Impacto fiscal e previdenciário  
O impedimento da emissão da nota do produtor também impacta o acesso a direitos previdenciários à comunidade de Gramadinho, como a aposentadoria. Isto porque a Lei de Benefícios da Previdência Social determina que notas fiscais de entrega e saída de mercadorias e bloco de notas do produtor são comprovantes da atividade rural. Sem estes documentos, as e os quilombolas terão dificuldades em comprovar a atividade agrícola que desempenham. 

Outro impacto é na arrecadação de tributos e ICMS das atividades rurais da Comunidade. Sem poder emitir a nota a comunidade de Gramadinho não tem como contribuir com a receita tributária - recurso público essencial para o custeio de serviços e obras públicas.
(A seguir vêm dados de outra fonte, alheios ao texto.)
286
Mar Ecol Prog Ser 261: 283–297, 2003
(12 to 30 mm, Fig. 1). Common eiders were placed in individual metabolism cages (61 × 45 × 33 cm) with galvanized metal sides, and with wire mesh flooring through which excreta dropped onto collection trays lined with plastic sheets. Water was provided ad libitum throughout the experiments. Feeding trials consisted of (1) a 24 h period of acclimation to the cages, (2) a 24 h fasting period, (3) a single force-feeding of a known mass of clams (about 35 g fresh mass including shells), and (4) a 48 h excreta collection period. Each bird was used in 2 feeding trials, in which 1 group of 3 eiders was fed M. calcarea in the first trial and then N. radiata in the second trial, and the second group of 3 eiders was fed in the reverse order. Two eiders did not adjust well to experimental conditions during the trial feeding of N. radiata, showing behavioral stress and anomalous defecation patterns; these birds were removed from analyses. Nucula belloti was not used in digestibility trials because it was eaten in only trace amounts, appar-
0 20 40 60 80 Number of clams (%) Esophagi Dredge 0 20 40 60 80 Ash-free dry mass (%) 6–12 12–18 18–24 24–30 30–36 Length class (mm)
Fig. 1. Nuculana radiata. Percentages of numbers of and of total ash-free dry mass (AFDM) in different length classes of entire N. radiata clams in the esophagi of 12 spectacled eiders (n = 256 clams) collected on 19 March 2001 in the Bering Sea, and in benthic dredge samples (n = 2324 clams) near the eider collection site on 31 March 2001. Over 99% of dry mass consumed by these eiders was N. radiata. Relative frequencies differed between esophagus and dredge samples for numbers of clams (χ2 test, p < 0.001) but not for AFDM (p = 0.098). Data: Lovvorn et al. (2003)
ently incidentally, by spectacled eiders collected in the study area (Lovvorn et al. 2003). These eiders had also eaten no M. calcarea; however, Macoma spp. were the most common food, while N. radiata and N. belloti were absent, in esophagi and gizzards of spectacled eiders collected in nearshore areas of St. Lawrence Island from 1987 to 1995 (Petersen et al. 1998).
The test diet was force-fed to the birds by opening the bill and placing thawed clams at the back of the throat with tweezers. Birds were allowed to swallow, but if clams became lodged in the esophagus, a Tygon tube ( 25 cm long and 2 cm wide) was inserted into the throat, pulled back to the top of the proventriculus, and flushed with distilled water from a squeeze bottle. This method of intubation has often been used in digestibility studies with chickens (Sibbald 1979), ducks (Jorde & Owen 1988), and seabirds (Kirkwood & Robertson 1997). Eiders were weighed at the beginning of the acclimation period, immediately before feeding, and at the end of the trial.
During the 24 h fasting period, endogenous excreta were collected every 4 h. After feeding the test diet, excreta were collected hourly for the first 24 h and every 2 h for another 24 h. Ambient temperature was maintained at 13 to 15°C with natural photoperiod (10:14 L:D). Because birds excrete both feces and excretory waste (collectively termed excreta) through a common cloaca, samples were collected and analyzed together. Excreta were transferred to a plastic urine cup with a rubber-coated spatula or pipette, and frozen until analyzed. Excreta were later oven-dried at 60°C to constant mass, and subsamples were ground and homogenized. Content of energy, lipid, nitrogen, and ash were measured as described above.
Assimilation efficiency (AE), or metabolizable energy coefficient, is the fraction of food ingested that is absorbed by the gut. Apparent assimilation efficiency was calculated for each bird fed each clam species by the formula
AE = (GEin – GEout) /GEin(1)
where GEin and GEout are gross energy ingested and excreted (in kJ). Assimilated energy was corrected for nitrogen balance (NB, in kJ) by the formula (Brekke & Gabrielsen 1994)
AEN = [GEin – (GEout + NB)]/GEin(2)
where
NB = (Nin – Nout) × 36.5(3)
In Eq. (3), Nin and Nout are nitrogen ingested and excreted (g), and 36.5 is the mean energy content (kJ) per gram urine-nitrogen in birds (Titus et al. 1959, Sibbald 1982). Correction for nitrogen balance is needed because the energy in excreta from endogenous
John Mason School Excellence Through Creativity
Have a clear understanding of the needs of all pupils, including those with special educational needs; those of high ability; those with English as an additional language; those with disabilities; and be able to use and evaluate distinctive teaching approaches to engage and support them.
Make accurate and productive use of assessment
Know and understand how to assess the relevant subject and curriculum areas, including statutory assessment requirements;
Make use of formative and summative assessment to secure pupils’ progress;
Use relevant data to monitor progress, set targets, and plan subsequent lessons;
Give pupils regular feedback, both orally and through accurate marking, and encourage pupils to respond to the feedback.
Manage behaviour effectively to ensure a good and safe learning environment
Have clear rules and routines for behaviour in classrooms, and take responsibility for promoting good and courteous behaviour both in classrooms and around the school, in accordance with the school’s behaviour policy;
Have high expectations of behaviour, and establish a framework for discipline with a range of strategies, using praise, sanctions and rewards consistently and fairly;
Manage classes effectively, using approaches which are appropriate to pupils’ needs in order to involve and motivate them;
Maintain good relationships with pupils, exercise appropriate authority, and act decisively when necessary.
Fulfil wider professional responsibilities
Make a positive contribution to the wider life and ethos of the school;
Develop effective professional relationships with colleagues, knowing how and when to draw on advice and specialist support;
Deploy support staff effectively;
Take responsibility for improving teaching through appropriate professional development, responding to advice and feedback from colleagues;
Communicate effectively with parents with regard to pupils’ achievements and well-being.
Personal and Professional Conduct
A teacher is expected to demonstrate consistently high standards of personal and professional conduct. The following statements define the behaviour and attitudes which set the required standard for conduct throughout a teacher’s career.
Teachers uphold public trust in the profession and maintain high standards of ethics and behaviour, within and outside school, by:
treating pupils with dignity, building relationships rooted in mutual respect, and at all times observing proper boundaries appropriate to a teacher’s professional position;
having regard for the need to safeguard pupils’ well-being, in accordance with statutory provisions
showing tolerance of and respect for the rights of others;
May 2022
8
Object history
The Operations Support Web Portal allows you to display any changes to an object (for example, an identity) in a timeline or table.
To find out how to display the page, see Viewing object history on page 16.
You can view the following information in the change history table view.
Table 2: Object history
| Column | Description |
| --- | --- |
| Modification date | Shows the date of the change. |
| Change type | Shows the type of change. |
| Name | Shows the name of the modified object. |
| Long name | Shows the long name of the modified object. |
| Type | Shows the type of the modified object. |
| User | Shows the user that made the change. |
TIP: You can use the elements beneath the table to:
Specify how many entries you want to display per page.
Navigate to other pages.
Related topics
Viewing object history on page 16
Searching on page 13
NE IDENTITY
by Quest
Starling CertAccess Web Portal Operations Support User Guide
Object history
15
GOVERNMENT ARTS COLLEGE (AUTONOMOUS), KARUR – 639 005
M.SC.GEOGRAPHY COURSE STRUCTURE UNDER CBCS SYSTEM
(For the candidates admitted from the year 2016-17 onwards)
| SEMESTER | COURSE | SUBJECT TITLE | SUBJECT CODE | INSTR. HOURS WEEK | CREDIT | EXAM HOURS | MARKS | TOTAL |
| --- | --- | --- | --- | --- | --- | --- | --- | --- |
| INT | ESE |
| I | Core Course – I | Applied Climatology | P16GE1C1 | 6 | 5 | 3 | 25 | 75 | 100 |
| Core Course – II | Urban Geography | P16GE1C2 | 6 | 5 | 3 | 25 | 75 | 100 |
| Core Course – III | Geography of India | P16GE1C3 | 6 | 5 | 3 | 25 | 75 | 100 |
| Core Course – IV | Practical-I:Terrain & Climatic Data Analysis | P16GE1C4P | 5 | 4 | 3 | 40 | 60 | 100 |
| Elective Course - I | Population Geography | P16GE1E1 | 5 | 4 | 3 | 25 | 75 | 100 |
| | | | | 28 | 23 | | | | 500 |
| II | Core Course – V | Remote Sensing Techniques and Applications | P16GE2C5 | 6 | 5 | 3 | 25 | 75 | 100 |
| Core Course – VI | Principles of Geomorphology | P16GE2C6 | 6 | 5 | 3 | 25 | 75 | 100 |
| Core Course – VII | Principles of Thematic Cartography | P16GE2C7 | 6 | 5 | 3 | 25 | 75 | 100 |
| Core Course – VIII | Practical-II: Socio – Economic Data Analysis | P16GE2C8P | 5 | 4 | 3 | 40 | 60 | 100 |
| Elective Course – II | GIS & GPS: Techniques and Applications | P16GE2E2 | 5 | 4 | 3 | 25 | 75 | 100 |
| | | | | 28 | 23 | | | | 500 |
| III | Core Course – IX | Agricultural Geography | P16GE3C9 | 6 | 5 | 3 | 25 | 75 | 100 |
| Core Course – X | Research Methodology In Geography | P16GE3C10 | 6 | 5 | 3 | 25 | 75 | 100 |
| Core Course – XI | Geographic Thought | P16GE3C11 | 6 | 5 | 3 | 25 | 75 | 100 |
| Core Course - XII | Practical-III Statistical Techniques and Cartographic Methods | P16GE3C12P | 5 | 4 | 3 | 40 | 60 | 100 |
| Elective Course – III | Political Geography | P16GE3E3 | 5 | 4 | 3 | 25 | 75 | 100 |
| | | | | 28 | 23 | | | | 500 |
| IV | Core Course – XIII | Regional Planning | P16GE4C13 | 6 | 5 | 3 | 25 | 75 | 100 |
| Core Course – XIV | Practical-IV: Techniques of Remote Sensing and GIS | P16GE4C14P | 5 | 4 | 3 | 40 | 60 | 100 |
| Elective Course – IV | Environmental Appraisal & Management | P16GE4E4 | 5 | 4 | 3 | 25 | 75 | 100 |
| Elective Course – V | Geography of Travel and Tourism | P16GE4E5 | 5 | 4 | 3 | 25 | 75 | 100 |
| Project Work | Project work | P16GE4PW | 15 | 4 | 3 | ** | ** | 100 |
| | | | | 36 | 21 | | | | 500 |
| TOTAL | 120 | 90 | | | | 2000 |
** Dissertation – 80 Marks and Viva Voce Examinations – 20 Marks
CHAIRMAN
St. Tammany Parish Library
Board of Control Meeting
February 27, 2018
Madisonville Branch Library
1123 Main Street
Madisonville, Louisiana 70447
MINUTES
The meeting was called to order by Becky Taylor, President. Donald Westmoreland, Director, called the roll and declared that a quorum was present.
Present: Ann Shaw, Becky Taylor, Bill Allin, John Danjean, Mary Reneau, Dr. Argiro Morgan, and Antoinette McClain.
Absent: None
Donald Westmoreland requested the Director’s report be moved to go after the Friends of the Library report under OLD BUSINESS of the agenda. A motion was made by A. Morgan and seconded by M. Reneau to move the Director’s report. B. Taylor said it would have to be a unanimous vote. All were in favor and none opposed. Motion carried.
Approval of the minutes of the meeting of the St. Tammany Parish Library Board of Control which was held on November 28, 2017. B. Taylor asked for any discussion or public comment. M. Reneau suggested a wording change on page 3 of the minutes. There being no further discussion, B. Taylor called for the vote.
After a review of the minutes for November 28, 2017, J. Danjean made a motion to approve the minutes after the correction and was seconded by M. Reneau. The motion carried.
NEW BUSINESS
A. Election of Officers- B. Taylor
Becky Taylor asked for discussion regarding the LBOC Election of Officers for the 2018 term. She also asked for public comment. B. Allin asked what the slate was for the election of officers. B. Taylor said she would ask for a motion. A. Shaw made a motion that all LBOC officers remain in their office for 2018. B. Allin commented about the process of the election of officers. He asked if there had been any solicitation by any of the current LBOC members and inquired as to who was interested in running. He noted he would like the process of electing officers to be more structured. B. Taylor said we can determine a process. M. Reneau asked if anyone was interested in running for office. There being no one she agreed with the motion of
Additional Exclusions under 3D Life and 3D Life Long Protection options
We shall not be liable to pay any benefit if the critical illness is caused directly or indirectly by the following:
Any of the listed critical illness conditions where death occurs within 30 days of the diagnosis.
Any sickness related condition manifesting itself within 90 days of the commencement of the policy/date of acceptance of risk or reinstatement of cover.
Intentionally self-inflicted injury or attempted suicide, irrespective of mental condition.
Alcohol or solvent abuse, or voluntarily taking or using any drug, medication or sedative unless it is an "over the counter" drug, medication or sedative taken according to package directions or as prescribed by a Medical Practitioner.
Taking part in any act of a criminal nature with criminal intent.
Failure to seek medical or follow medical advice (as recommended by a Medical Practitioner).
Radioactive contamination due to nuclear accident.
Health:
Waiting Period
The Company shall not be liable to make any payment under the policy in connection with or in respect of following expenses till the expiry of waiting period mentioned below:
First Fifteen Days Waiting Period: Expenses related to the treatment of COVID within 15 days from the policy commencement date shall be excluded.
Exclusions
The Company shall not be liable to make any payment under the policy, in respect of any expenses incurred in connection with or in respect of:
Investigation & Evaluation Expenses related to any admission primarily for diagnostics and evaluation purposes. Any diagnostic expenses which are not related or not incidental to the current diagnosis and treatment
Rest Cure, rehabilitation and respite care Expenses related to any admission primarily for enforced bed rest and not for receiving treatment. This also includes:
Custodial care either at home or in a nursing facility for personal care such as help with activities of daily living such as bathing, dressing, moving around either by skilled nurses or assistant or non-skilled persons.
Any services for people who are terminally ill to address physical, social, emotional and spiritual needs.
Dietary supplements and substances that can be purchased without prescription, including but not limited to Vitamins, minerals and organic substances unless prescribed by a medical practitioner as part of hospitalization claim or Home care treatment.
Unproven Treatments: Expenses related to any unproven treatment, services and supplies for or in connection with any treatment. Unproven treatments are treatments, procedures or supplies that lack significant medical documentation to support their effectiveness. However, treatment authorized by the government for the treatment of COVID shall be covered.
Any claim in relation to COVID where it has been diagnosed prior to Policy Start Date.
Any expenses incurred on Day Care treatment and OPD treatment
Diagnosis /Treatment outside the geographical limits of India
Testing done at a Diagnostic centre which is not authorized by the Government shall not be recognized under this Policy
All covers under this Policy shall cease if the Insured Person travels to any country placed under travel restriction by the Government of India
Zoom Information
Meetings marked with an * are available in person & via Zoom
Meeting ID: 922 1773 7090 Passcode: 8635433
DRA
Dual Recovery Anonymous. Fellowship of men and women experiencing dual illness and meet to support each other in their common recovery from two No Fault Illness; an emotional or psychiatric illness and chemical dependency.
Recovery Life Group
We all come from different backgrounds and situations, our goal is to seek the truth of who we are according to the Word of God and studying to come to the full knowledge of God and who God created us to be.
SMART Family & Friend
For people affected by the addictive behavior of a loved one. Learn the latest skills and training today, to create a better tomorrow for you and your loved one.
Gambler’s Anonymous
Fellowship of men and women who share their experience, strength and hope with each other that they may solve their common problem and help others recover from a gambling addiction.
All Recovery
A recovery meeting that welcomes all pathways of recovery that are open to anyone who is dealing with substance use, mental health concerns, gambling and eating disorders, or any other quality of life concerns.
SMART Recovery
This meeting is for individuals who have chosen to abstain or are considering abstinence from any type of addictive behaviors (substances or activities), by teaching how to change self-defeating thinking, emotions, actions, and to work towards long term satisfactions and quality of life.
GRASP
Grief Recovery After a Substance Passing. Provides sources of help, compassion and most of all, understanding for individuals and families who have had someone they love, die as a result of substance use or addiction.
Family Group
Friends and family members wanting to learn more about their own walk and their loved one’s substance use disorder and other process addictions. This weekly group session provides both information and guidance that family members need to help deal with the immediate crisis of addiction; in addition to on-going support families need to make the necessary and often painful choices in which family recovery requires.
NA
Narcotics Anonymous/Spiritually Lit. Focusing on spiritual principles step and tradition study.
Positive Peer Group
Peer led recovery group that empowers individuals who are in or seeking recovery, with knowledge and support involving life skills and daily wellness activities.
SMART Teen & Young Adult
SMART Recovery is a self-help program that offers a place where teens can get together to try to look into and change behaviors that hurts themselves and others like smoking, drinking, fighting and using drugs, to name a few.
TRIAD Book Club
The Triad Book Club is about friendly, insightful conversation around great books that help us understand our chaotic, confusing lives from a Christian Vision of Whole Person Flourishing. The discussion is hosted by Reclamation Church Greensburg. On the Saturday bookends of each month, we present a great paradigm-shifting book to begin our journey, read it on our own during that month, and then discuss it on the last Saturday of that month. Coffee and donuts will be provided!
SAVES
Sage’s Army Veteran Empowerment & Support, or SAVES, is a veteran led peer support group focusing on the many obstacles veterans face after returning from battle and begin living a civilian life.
O não recolhimento de tributos implica em até responsabilização fiscal do gestor público, como o Prefeito do município e governador do estado.  

“Ninguém ganha com o impedimento da emissão da nota do produtor para a Comunidade quilombola de Gramadinho. As e os agricultores deixam de comercializar formalmente a produção de alimentos, o poder público deixa de receber os tributos pela emissão de notas e a sociedade de modo geral deixa de ganhar com o reinvestimento da receita em obras e políticas públicas, por exemplo”, complementa a assessora jurídica.